The Ultimate Contingency

This is a wonderfully opaque title for a chapter that I’ll leave untouched in this summary as a teaser for you to buy the book.

My other reason for omitting it is that it covers a, to me, highly unintuitive and unparsimonious thesis and concludes that the thesis is, in fact, implausible. It leads to CDT and EDT violating such useful properties as dynamic consistency, i.e., that they don’t predictably change their strategy halfway through a multistage decision problem.

Conclusion

I’ve found Evidence, Decision, and Causality to be very insightful and engagingly written. 4.7 out of 5 stars. Sadly, I’m not eligible to write reviews on Amazon.

There are many exciting areas of decision theory that are outside the purview of the book. That may be a reason not to read it, but the book makes it clear from the start what its project is and that it is not intended as a textbook on decision theory. For a non-textbook, though, it’s surprisingly didactic.

In particular its explanation of the Tickle Defense was the most lucid one that I could find. Many other summaries of it that I had read before were very condensed and left many reservations I had unanswered. Ahmed’s explanation answered almost all of them.

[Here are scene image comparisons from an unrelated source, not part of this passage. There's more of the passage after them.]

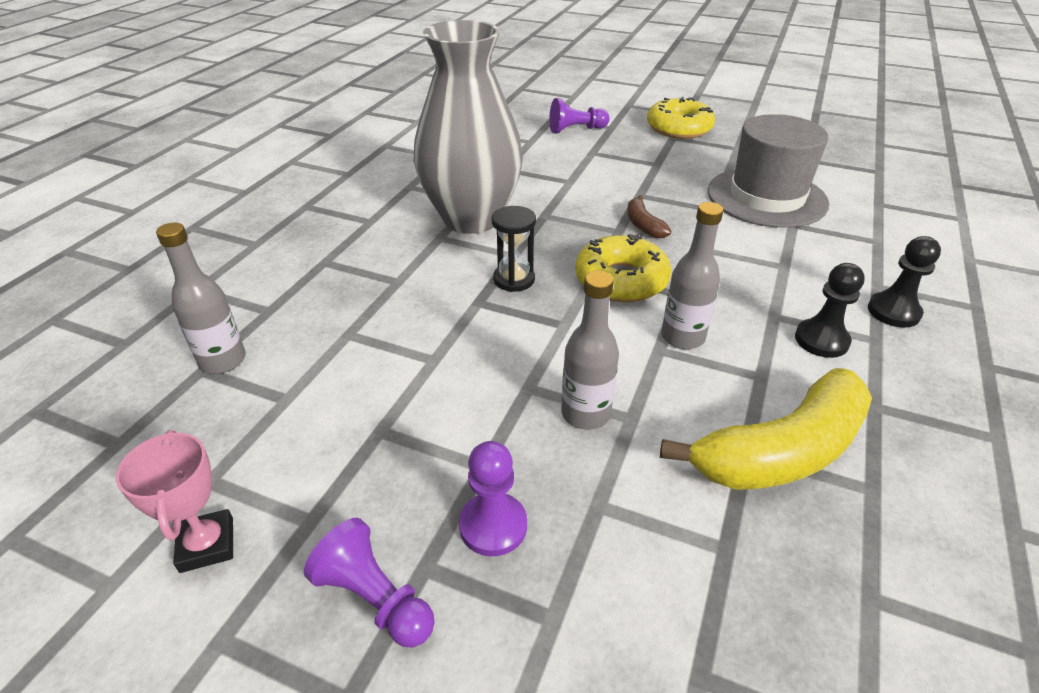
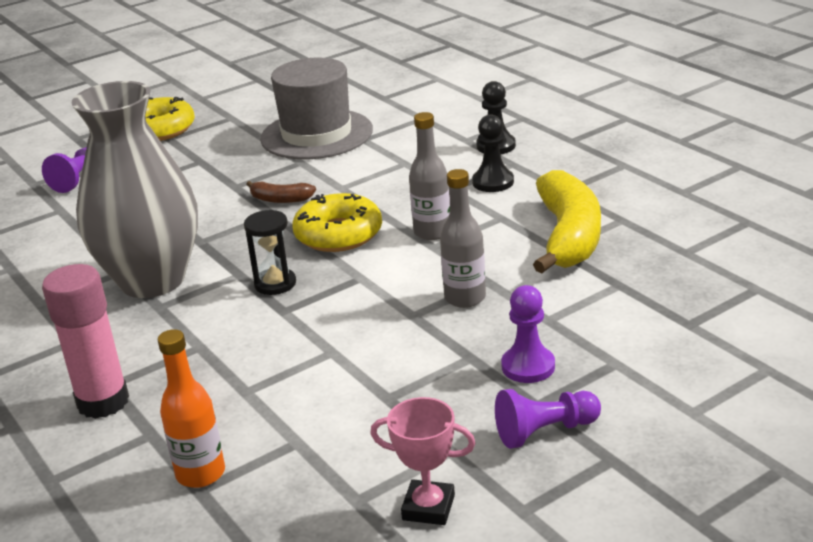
camera: 55 degrees left, 10 degrees down
(223, 361) = (201, 474): grey bottle -> orange bottle
(300, 269) = (103, 402): none -> pink glue stick

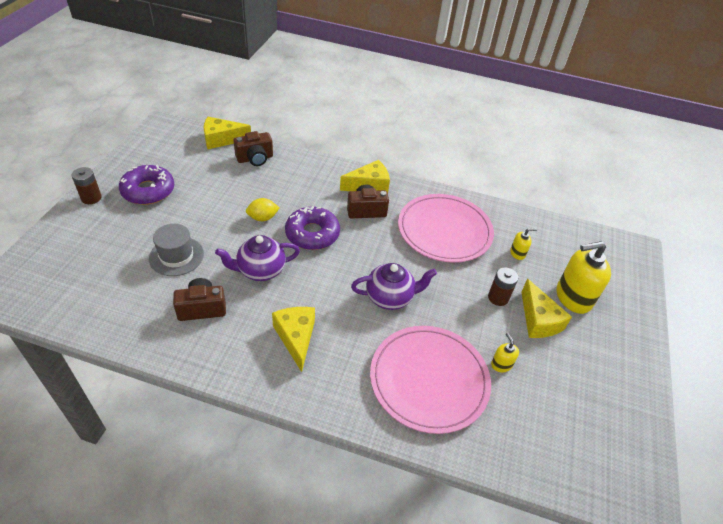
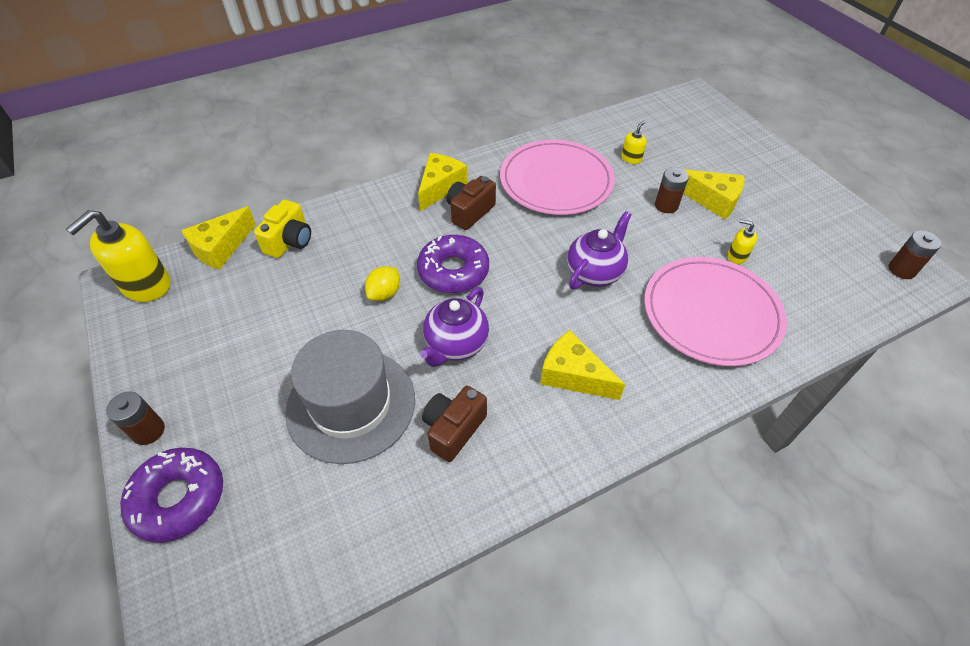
camera: 40 degrees left, 5 degrees up
(148, 191) = (213, 365): purple donut -> purple donut (178, 498)
(176, 256) = (351, 404): grey hat -> grey hat, size x1.66
(255, 159) = (289, 241): brown camera -> yellow camera
(573, 297) = (709, 164): yellow soap dispenser -> yellow soap dispenser (146, 285)
(625, 481) = (901, 270): none -> brown battery

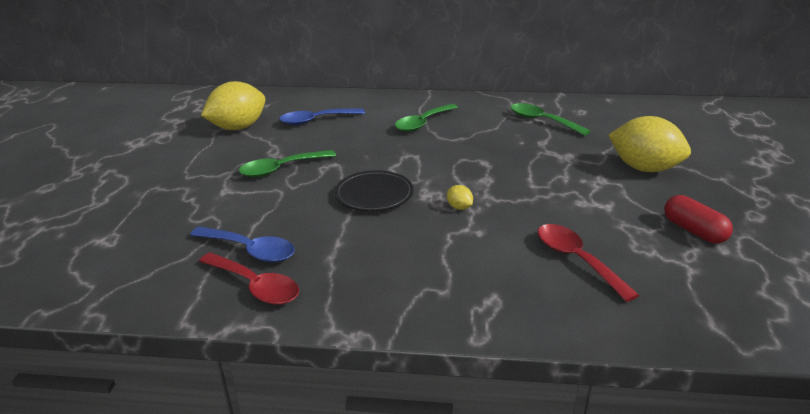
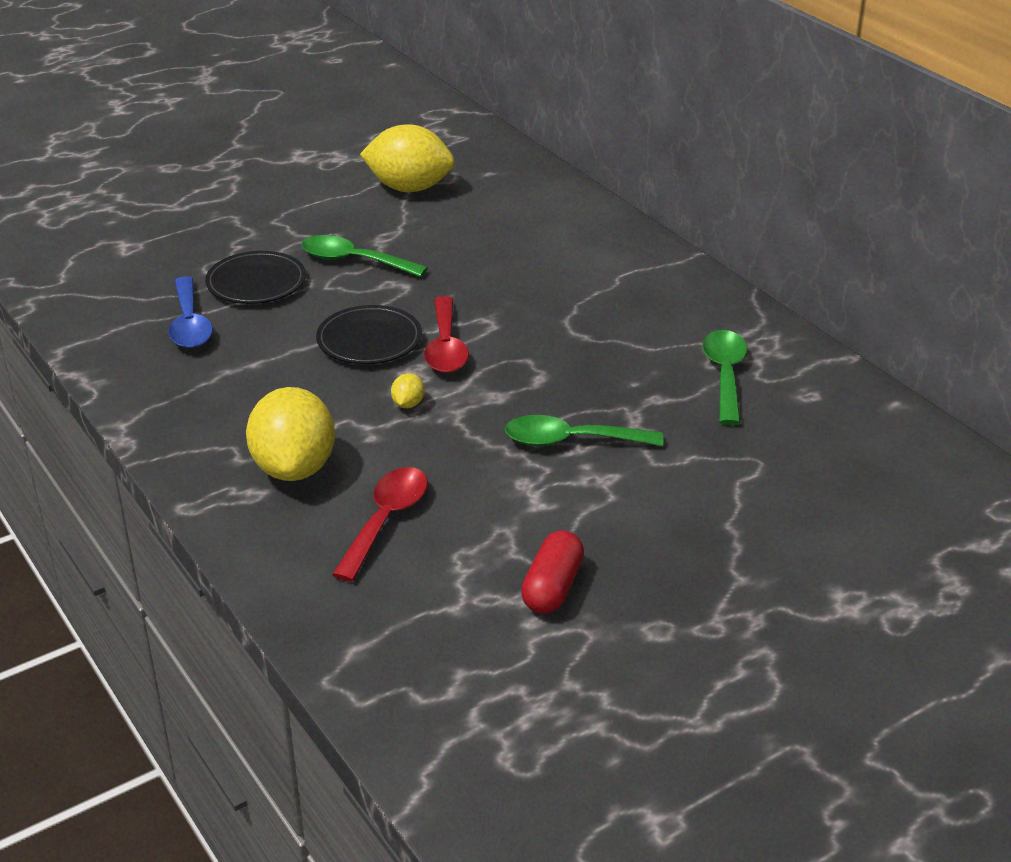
camera: 50 degrees right, 5 degrees up
(246, 208) = (256, 283): none -> black plate
(255, 286) = (140, 356): red spoon -> red spoon (445, 347)
(316, 120) = (493, 223): blue spoon -> none
(423, 123) = (587, 293): green spoon -> green spoon (571, 441)
(644, 168) = (684, 503): yellow lemon -> yellow lemon (294, 468)

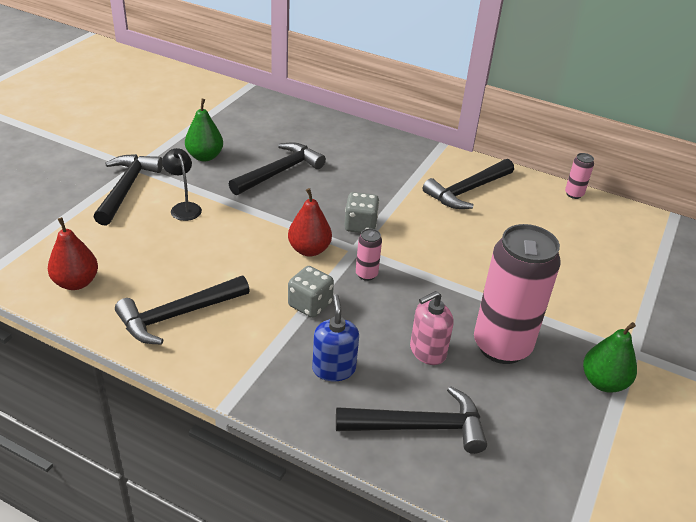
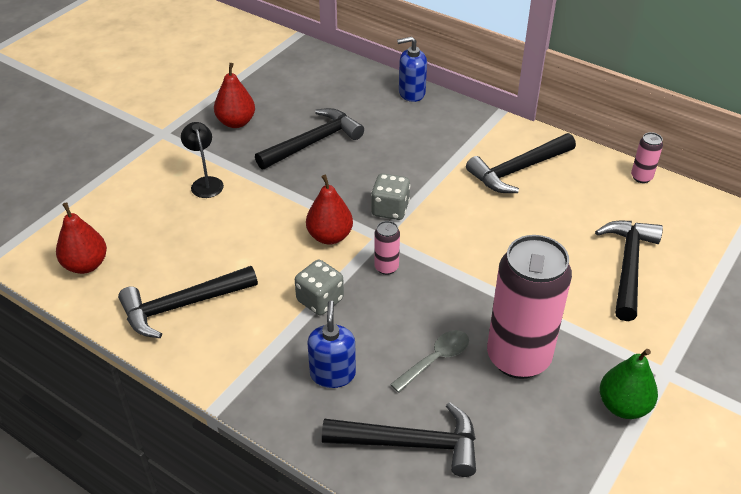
camera: 10 degrees right, 5 degrees up
(126, 188) = (149, 159): black hammer -> black hammer (628, 266)
(205, 157) = (236, 122): green pear -> red pear
(361, 131) = (411, 93): none -> blue soap dispenser
(427, 351) = (435, 359): pink soap dispenser -> grey spoon

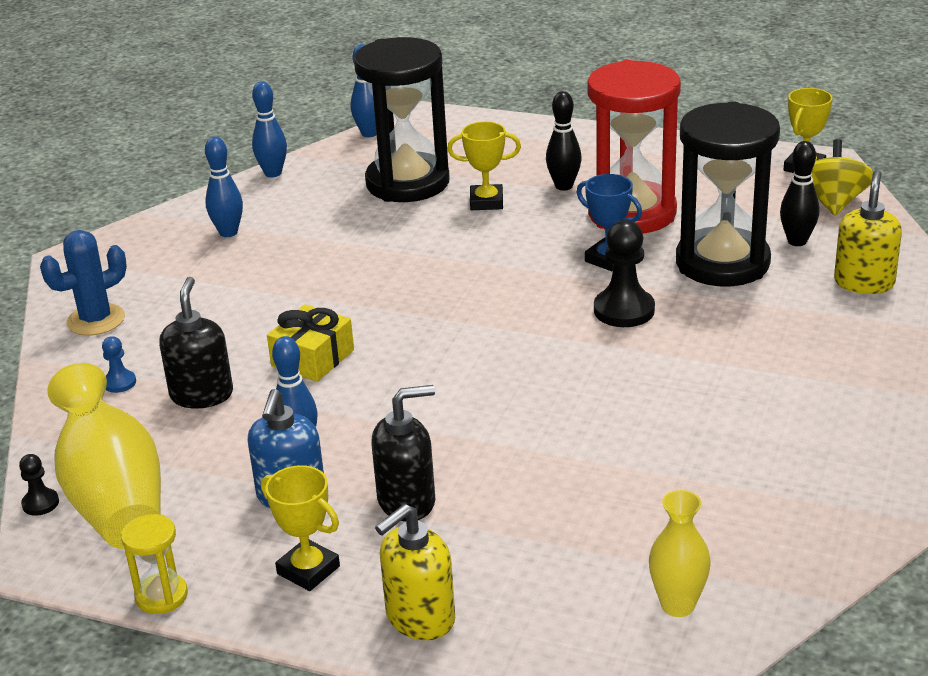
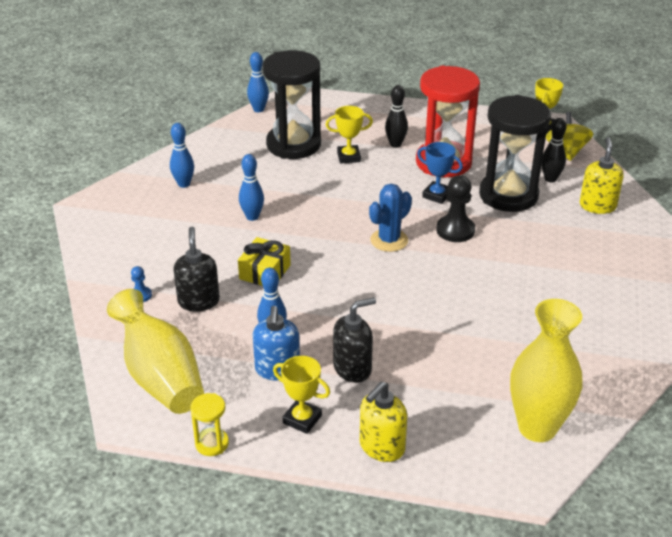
camera: 10 degrees left, 5 degrees up
(40, 503) = (112, 384): black pawn -> none
(96, 320) = (111, 251): blue cactus -> blue cactus (389, 240)
(273, 173) = (202, 140): blue bowling pin -> blue bowling pin (252, 217)
(677, 605) = (537, 428): yellow vase -> yellow vase, size x1.85

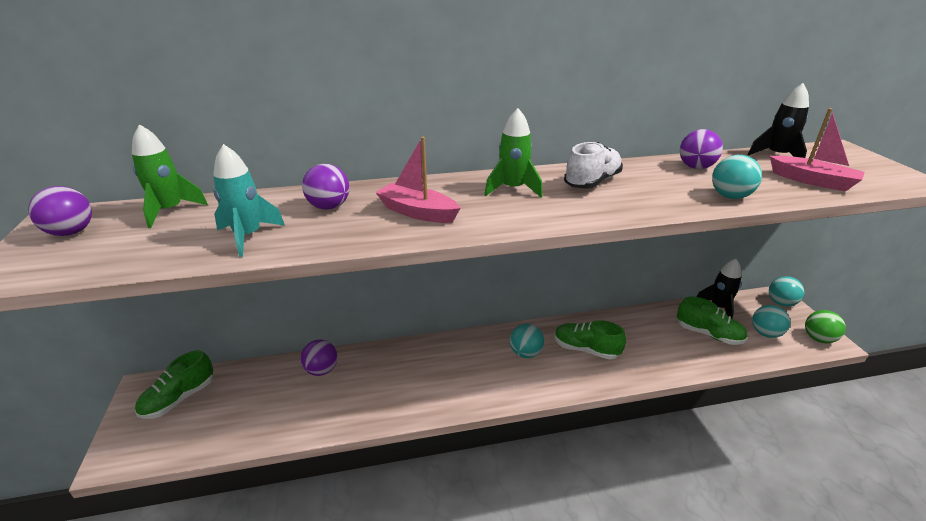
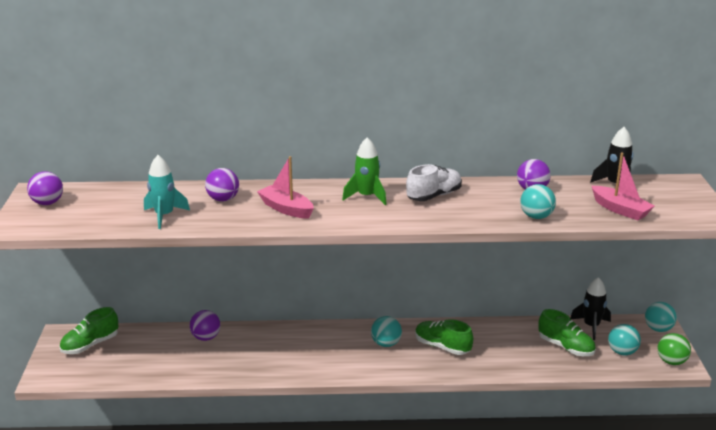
camera: 10 degrees right, 5 degrees down
(170, 211) = (110, 193): green rocket -> none

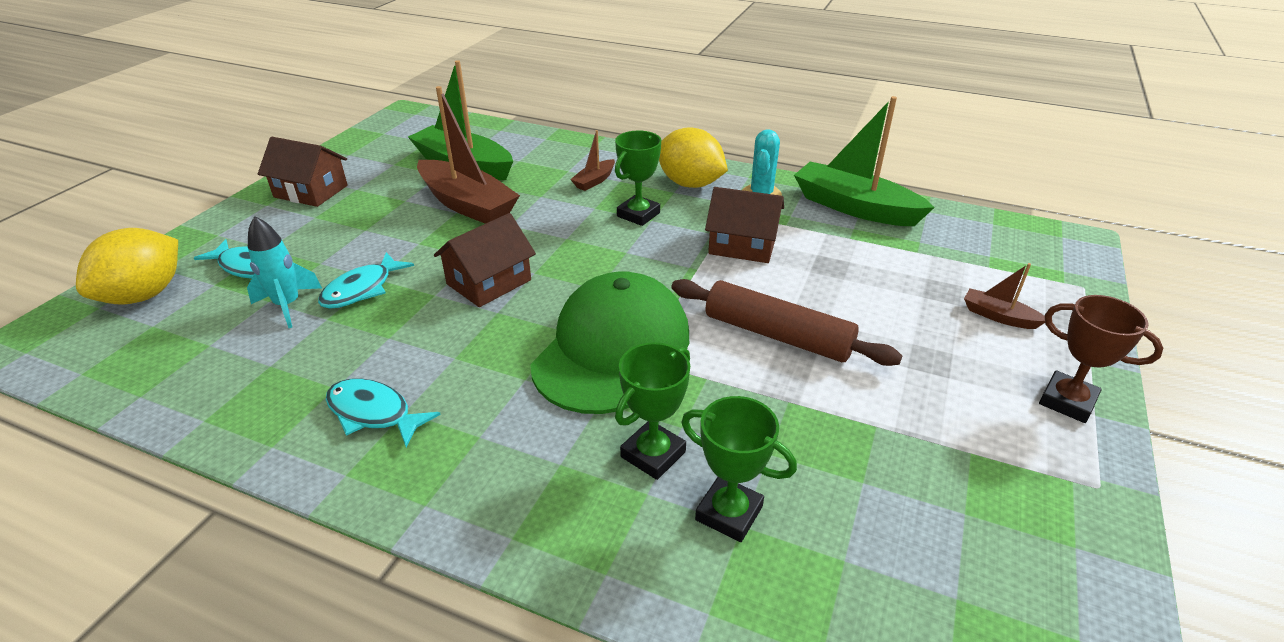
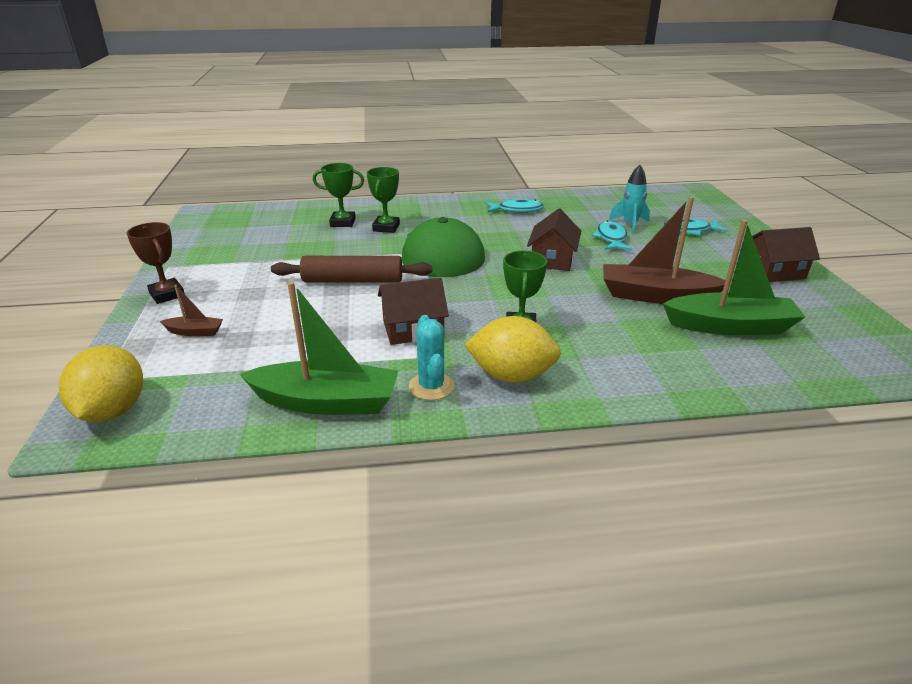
camera: 150 degrees right, 5 degrees down
(144, 295) = (701, 211): yellow lemon -> yellow lemon (113, 411)
(594, 181) = (600, 348): brown boat -> none
(1067, 401) = (167, 294): brown trophy -> brown trophy turned 45 degrees clockwise

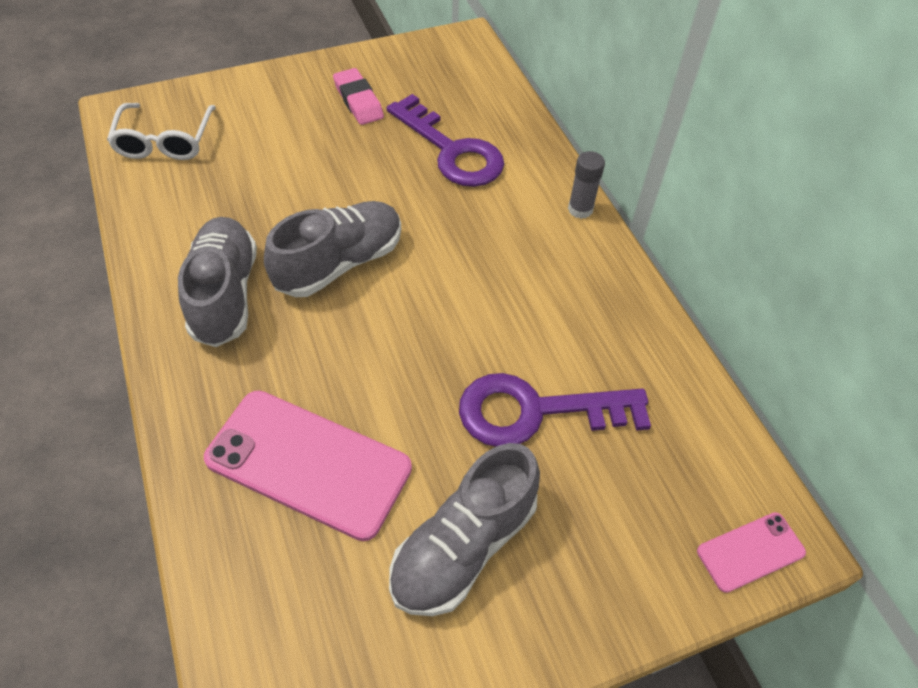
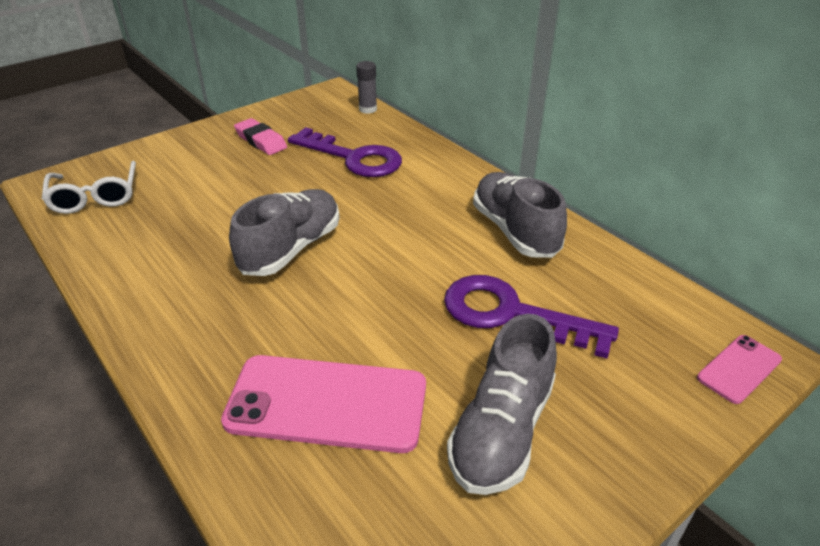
camera: 15 degrees left, 15 degrees down
(225, 294) = (193, 292): grey shoe -> grey shoe (515, 231)
(536, 412) = (512, 314): purple key -> purple key turned 45 degrees clockwise
(580, 209) = (475, 175): grey glue stick -> grey glue stick (368, 109)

My only remaining reservations are that I’m unsure whether the book still reflects the latest knowledge of the author since it’s already six years old and that I wasn’t able to find an errata online.

Footnotes


  1. For example, two people may argue whether plates are better than bowls. One of them may argue that bowls can’t hover in the air while you’re eating. Now the argument may turn on whether this is a reasonable demand, because if it is not reasonable – e.g., if you can always find some surface to put your bowl on to eat or you can always eat with one hand leaving the other to hold the bowl – then bowls may be no worse than plates. But the other party can also sidestep that argument by instead arguing that plates can’t hover in the air either, which works regardless of how reasonable of a demand this hovering ability is. 

  2. In almost all longer citations I’ve made such alterations as transposing tables, expanding abbreviations, and correcting typos without highlighting them. I’m confident that none of these changed the meaning of the sentences. 

  3. But you may want to heed the warning of the author that “because of this aim the book couldn’t serve as a stand-alone introduction to decision theory. Anyone who took it that way would find it distorted and lacunary. Distorted because of the focus on the dominance principle at the expense of almost everything else that Savage’s axioms entail; lacunary because of the complete absence from the story of any approach outside the Ramsey–Savage expected-utility paradigm.” 

  4. If you’re confused about the name “Newcomb’s problem,” imagine all the new combs you can buy from all that money! 

  5. Clearly, we need a lot more progress in manufacturing technology to produce empty transparent boxes that don’t themselves cost some $20–30

  6. I don’t suppose the naming makes a difference, right? The first version focuses on one of two unnamed prisoners in a parallel situation, so there’s no loss of generality, just like in Ahmed’s version that is explicitly about both prisoners. Sadly, that doesn’t make it any easier to decide on one spelling, so I’ve gone with the more common one.